Reproduce the data word for word from its first line up to and including the line that contains "-->Kiet have a friend named Vinh". Leave the pictures out of your answer.

[Document images with their source code]

········

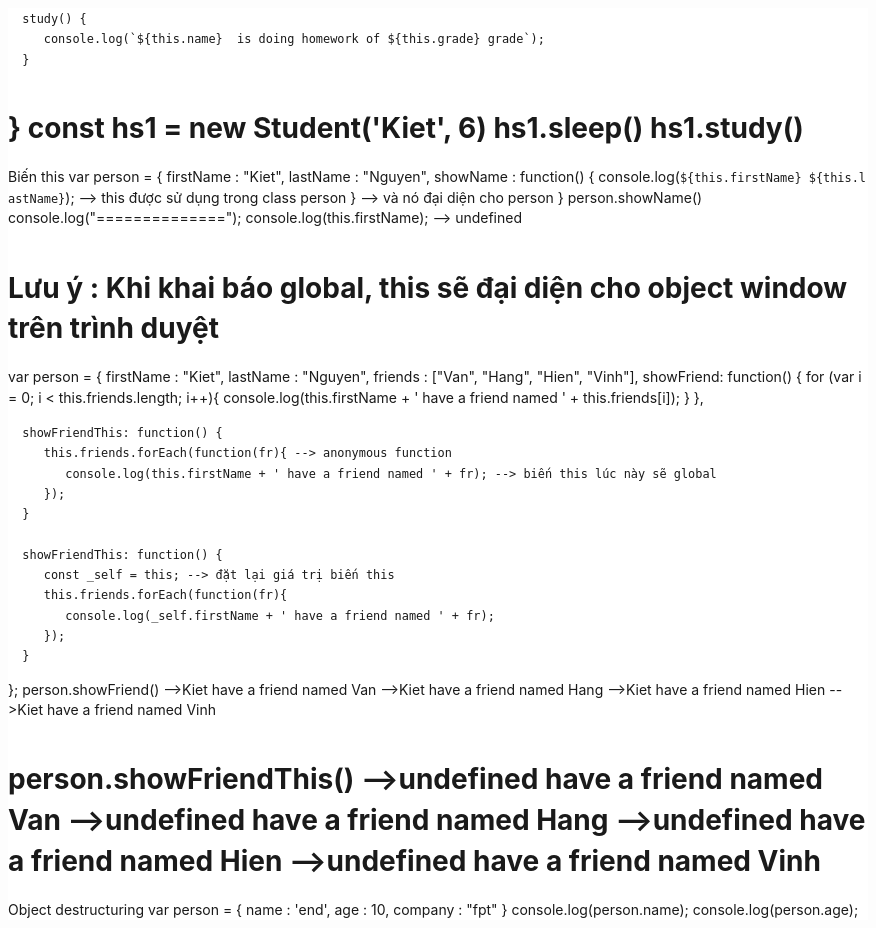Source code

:       study() {
         console.log(`${this.name}  is doing homework of ${this.grade} grade`);
      }
   }
   const hs1 = new Student('Kiet', 6)
   hs1.sleep()
   hs1.study()
   =============================
   Biến this
   var person = {
      firstName : "Kiet",
      lastName : "Nguyen",
      showName : function() {
         console.log(`${this.firstName} ${this.lastName}`); --> this được sử dụng trong class person
      }                                                     --> và nó đại diện cho person
   }
   person.showName()
   console.log("==============");
   console.log(this.firstName); --> undefined
   
   Lưu ý : Khi khai báo global, this sẽ đại diện cho object window trên trình duyệt
   =======================
   var person = {
      firstName : "Kiet",
      lastName : "Nguyen",
      friends : ["Van", "Hang", "Hien", "Vinh"],
      showFriend: function() {
         for (var i = 0; i < this.friends.length; i++){
            console.log(this.firstName + ' have a friend named ' + this.friends[i]);
         }
      },

      showFriendThis: function() {
         this.friends.forEach(function(fr){ --> anonymous function
            console.log(this.firstName + ' have a friend named ' + fr); --> biến this lúc này sẽ global
         });
      }

      showFriendThis: function() {
         const _self = this; --> đặt lại giá trị biến this
         this.friends.forEach(function(fr){
            console.log(_self.firstName + ' have a friend named ' + fr);
         });
      }
   };
   person.showFriend()
   -->Kiet have a friend named Van
   -->Kiet have a friend named Hang
   -->Kiet have a friend named Hien
   -->Kiet have a friend named Vinh

   person.showFriendThis()
   -->undefined have a friend named Van
   -->undefined have a friend named Hang
   -->undefined have a friend named Hien
   -->undefined have a friend named Vinh
   ========================================
   Object destructuring
   var person = {
      name : 'end',
      age : 10,
      company : "fpt"
   }
   console.log(person.name);
   console.log(person.age);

········

■ FINISHED EXERCISE:
Source code

:       study() {
         console.log(`${this.name}  is doing homework of ${this.grade} grade`);
      }
   }
   const hs1 = new Student('Kiet', 6)
   hs1.sleep()
   hs1.study()
   =============================
   Biến this
   var person = {
      firstName : "Kiet",
      lastName : "Nguyen",
      showName : function() {
         console.log(`${this.firstName} ${this.lastName}`); --> this được sử dụng trong class person
      }                                                     --> và nó đại diện cho person
   }
   person.showName()
   console.log("==============");
   console.log(this.firstName); --> undefined
   
   Lưu ý : Khi khai báo global, this sẽ đại diện cho object window trên trình duyệt
   =======================
   var person = {
      firstName : "Kiet",
      lastName : "Nguyen",
      friends : ["Van", "Hang", "Hien", "Vinh"],
      showFriend: function() {
         for (var i = 0; i < this.friends.length; i++){
            console.log(this.firstName + ' have a friend named ' + this.friends[i]);
         }
      },

      showFriendThis: function() {
         this.friends.forEach(function(fr){ --> anonymous function
            console.log(this.firstName + ' have a friend named ' + fr); --> biến this lúc này sẽ global
         });
      }

      showFriendThis: function() {
         const _self = this; --> đặt lại giá trị biến this
         this.friends.forEach(function(fr){
            console.log(_self.firstName + ' have a friend named ' + fr);
         });
      }
   };
   person.showFriend()
   -->Kiet have a friend named Van
   -->Kiet have a friend named Hang
   -->Kiet have a friend named Hien
   -->Kiet have a friend named Vinh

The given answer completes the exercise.